The Vanderbilt community became aware this week of Baker’s involvement with the university’s commemoration of the 40th anniversary of the death of Dr. Martin Luther King Jr. The event, set for today, will be attended by everyone from the mildly radical left (James “The United States is the number one enemy of peace and justice in the world” Lawson) to the really radical left (Angela “America’s Most Wanted Black Panther” Davis). Baker himself was given headline status on the press releases and posters. That Vanderbilt would think to associate Baker with the anti-racist message of Dr. King should give students wishing to disassociate the university with hatefulness cause for concern.
Enlightened members of the community will note that last September’s issue of The Vanderbilt Torch (please excuse the shameless plug) featured Justin Offerman’s story covering the outlandish statements Baker made in regard to the Duke University lacrosse team rape accusation. Baker’s letter to the Duke administration was heavily quoted, offering a few gems to reveal the professor’s racially charged rhetoric.
The letter, available online, uses some form of the word “white” eleven times in the letter, each time referring to the lacrosse players in a derogatory manner. Baker stated that the university wished to “protect white, male, athletic violence,” and he complained about a “cover of silent whiteness” that protected these players. He referred to “drunken Duke boys” as the “young, white, violent, drunken men among us” and repeatedly wrote of “white privilege.”

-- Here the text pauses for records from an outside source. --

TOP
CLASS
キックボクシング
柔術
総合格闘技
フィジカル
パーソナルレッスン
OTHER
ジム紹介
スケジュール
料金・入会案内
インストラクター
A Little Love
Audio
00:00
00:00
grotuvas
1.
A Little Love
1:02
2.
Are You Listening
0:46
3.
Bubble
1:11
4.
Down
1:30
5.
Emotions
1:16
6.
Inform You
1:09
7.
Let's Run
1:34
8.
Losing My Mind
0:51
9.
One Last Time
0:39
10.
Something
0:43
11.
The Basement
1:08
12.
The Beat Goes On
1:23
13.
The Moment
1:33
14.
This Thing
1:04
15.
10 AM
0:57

Some may find these statements speaking truth to a serious problem; I find them unprofessional, hateful and racist. Of course, in those aspects, the letter pales in comparison to an e-mail Baker sent to the mother of an unindicted lacrosse player (sent from his Vanderbilt account) in December 2006, as Offerman also reported. In the e-mail, Baker called the woman’s son and his teammates “a scummy bunch of white males” who allegedly “beat up a gay man in Georgetown” and “get drunk in Durham,” calling them “a bunch of farm animals.”

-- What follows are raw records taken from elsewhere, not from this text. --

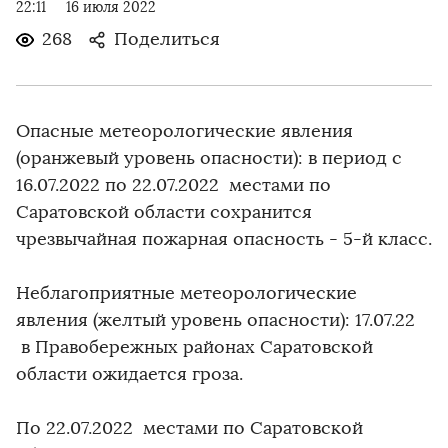
22:11
16 июля 2022
268
Поделиться
Опасные метеорологические явления
(оранжевый уровень опасности): в период с
16.07.2022 по 22.07.2022 местами по
Саратовской области сохранится
чрезвычайная пожарная опасность - 5-й класс.
Неблагоприятные метеорологические
явления (желтый уровень опасности): 17.07.22
в Правобережных районах Саратовской
области ожидается гроза.
По 22.07.2022 местами по Саратовской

Statements like these beg the common exercise: Let’s make the speaker a white man, replace “white” with “black,” and see the appropriate response. Angry tirades about the “young, black, violent, drunken men among us” or calling “a scummy bunch of black males … farm animals?” A white academic would be fired and ostracized for such comments, and rightfully so.
Why, then, does Baker get a pass, both by his employer and his field at large? He is regarded as the foremost thinker on African American and Diaspora Studies, practically building the discipline from scratch nearly 40 years ago. Such departments almost exclusively house far-left professors with far-left views, with Baker’s central role in the discipline’s development perhaps a critical contributing cause. He is also the past president of the Modern Language Association, and he has published extensively on literature, the Civil Rights movement and black identity.
These examples of Baker’s successful academic career certainly speak to his employment at such prolific institutes as Yale, Virginia, UPenn, Duke and now Vanderbilt. Of course, while I find his views on race in America completely misguided, I certainly cannot fault Vanderbilt for wanting to bring to the university a well-published, experienced and major name in academia.
But for Vanderbilt to include in today’s celebration Houston Baker, who has never publicly apologized or retracted any of his statements on the Duke lacrosse case, shows one of two things: Either Vanderbilt and the event’s organizers are ignorant to Baker’s racist rantings, or they simply don’t care.
The intent of “We Are Vanderbilt” was to raise awareness about a small group of students making irrational and indefensibly bigoted statements about other students. In recent time, Baker himself has made irrational and indefensibly bigoted statements about students. Perhaps VSG and other groups can start a movement to get our university to fire racist professors. That’s a pledge I can definitely sign.